しかし、クラスメート曰く、確かに日本の友人から“日本でKingdomが崩壊した”という情報を聞いたらしいのだ。もっと詳細を聞きたかったのだけど、残念ながら約束があるということで、クラスメートはその後すぐにクラブを出ていってしまった。

そこまで言われて不可解なのも気になる。当然、僕はネットで調べてみた。そして、やっとクラスメートの言っている“Kingdom"(王国)の意味を理解できた。クラスメートが話していたのは、なんと「ムツゴロウ動物“王国”」のことだったのだ。

確かに直訳すれば王国=Kingdomなのだけど、英語で“Kingdom"とだけ言われたので、僕はてっきり主権国家の話をしているのだと勘違いしてしまった。それが動物王国の話だったとは!

しかし、ニュースを読んでビックリしたのだけど、ムツゴロウ動物王国はいつの間にか東京に移転してきていた。しかも東京サマーランドの中にあったのだと言う。僕は北海道の雄大な大地に大自然を利用した“動物王国”として存在しているものとばかり思っていた。

いくらムツゴロウさんの掲げる理念が素晴らしいとは言っても、東京に動物の王国を作るというのは少し方向性を誤ったのではないだろうか。動物園なら都内に上野動物園があるし、郊外には東武動物公園だってある。ちょっと時間をかければ富士サファリパークだってある。さらには、動物と触れ合うだけの場所なら、都内のいたる所に“ふれあいパーク”のようなものが存在するし、川にアザラシが現れてくれることだってある。

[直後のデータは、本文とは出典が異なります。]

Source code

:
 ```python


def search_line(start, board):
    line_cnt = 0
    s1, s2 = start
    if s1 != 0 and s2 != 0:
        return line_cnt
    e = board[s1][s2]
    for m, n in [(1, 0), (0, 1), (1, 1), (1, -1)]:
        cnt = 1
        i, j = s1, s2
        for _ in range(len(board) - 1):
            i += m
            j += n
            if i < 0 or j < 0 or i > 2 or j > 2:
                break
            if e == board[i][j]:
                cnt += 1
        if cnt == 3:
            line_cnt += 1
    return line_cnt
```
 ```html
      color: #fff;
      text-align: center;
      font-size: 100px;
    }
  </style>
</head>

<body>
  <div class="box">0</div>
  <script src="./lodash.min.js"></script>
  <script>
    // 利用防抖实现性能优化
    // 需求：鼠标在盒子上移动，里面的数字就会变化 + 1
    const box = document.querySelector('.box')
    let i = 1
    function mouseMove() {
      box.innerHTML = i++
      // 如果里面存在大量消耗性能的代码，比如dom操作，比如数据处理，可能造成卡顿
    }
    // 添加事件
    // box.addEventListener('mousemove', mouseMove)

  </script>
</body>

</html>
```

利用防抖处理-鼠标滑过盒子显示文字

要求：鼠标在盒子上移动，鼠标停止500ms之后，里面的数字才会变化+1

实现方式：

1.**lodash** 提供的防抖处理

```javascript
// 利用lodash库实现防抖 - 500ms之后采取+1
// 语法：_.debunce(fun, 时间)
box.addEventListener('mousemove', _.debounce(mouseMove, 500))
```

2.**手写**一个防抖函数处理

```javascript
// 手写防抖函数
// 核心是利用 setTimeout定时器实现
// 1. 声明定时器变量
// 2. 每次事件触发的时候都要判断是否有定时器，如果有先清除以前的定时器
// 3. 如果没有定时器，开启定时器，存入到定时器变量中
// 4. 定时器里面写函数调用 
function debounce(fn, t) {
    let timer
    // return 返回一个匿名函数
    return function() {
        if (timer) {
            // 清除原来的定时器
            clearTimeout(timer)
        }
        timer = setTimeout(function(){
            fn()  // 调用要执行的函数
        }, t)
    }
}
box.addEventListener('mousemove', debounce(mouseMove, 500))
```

そんな現実がある中で、理念だけが先行してプロジェクトを進め、しっかりしたマーケティングや経営体制の構築を実行しなかったことが、今回の“王国”崩壊の一因となったのではないかと僕は推測する。

理念のないプロジェクトはとても危険だ。誰の心も鼓舞しないし、何よりプロジェクトがスタートする前に頓挫してしまう可能性が高い。だけど、理念があってもそれだけが先行してしまうプロジェクトというのは、さらに危険だと僕は思っている。途中で突然空中分解する可能性が高いからだ。プロジェクトが途中まで進んでいる分、被害もより甚大なのだ。

とにかく今回の“Kingdom”の崩壊情報にはいろんな意味で驚かされてしまったのでした。

フレンチジョーク

2006年10月22日 | その他
 
ジョークだと思っていたことが実は本当だったという経験をしたことがあるだろうか?

大分前の話なのだけど、フランス語の授業で食文化の話になって、例のおしゃべり大好きFedelique先生がマシンガントークでいろいろ説明してくれた時のことだ。

フランスの食文化では“うさぎ”を食べるのはごく普通のことらしい。日本人の僕からするとペットを食べるみたいで「信じられない!」と発言したら、Fedeliqueは「中国はもっとすごいのよ!」と、フランスで有名なあるジョークを紹介してくれた。その内容はこんなものだった。

“中国では、翼があって空を飛ぶものを全て食べる。ただし、飛行機以外。”

“中国では、四つ足で地面に立つものを全て食べる。ただし、椅子以外。”

もちろん、この日は中国からの留学生のZhangがたまたま休んでいたので言えたジョークだと思うけど、さすがに冗談だろうと思ってこの日は適当に笑って聞き流しておいた。

ところがところが先日ONERAに行ったとのこと。このジョークが単なる冗談ではなく、ひょっとしたら真実かもしれないと思い込みかねない場面に遭遇した。

建物から建物へと敷地内を移動していた時なのだけど、途中の芝生の上に古い切り株があって、よく見るとその切り株の表面を何か黒い影が動いている。近寄って見てみると、なんとトカゲ(イモリかヤモリの可能性もあり)の群れだった。もちろんフランス産だと思う。

驚いたのはこの後すぐ。中国から来た留学生がそれを見て、『Oh! Fresh food!』(うわ~、おいしそ~!)と言ったのだ。その顔は冗談ではなく、間違いなく真顔だった。

これにはさすがに驚いた。信じられない!という表情で、その場にいたロシア人のユーリやブラジル人のリリアンと思わず顔を見合わせてしまった。いくらなんでも研究機関の敷地内で生きているトカゲを見てそれを食べ物だと認識するだろうか?

ジョークが限りなく真実に近づいた瞬間だったのでした。